Boxmakers . . . Hewlett-Packard reported 3rd quarter pro forma results (excluding restructuring charges, amortization of purchased intangibles and acquisition-related items totaling $0.10 in EPS) at $0.23 in EPS (vs. $0.14 last year), below $0.26 estimate (despite an additional penny attributable to a lower tax rate of 19% than expectation of 23%) and First Call consensus of $0.26. Revenues for the quarter of $17.35 billion grew 5% on a year/year basis but fell 4% sequentially from the April quarter’s $18.0 billion reflecting seasonality, below expectation of $17.5 billion (by roughly $186 million), despite favorable currency translation which helped revenues by 7 percentage points on a year-over-year basis or roughly $1.1 billion. On a product basis, the shortfall in revenue was attributable to Personal Systems with weakness in U.S. commercial desktop and

aggressive pricing pressures in consumer, as well as Enterprise Systems where revenues were lighter than H-P’s expectations owing to weakness in low- to mid-range UNIX and sales coverage restructuring, while Imaging and Printing revenues were short of our expectations as H-P was impacted by discounting old inkjet products in front of its Big Bang II launch. In terms of geographies, Europe was especially weak at $6.4 billion in revenues, up 9% from the prior year but down 8% Year/Year in constant currency as well as Japan which grew 6% Year/Year to $740 million but was down on a year-over-year basis in constant currency. Americas revenue grew only 1% Year/Year to $8.2 billion, representing 47% of total sales, while Asia-Pacific was up 8% Year/Year to $2.0 billion.

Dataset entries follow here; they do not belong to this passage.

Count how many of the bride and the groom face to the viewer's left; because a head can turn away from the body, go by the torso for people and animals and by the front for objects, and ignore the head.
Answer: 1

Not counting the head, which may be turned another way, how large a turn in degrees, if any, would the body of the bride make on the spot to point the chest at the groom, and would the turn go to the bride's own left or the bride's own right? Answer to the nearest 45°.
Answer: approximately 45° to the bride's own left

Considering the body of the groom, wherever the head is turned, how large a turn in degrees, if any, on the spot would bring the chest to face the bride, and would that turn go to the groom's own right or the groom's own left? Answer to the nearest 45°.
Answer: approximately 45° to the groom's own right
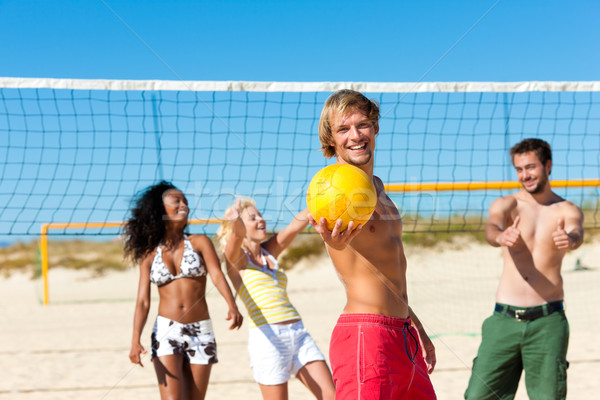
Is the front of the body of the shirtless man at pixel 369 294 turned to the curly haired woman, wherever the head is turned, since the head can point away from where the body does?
no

How Did H-P Do On Revenues? While H-P has executed well on cost/expense reductions post-Compaq merger, it is yet to show consistent execution in delivering on both earnings and revenue expectations. To compare H-P’s revenue performance with its key competitors in the most recent fiscal quarter (all HPQ numbers include Compaq in the year-ago comparison):

PCs: In the most recent fiscal quarter, H-P's total PC business was up 5% Year/Year while Dell's revenues in desktops were up 8% Year/Year and up 16% Year/Year in notebooks;

Services: H-P’s revenues at $3.1 billion were up 5% Year/Year, while IBM at roughly $9.6 billion in services (excluding PwC for a fair Y/Y comparison) grew at 11% Year/Year;

Enterprise Hardware: revenues at $3.7 billion grew less than 1% Year/Year, while IBM’s enterprise hardware revenues at $3.2 billion were up 10% Year/Year and Dell’s nterprise revenues at almost $2.0 billion grew 23% Year/Year;

Printing & Imaging: revenues remain strong at $5.2 billion, or up 10% Year/Year, compared to Lexmark’s $1.12 billion in revenues, up 6% Year/Year.

RobBlack.com MarketWrap

robblack.com

Thanks for updating the tables Don. I guess the market is pricing in huge equipment orders growth?

I just don't know how these price levels can be sustained without a tremendous lift in the btb but technically the market still looks good if not great. If not for the recent low numbers on the TRIN, TRINQ, put to call ratio and put to call ratio/vix ratio I would be even more certain that we have a breakout here in the market that can hold up. Because of those indicators I think we must at least consolidate before moving higher.

Of course if the market ever does do some sound fundamental analysis then I have to simply state Bill Gates has good reason to be selling MSFT.

And that's a pretty darned dependable earner in techland. What about our more cyclical favorites?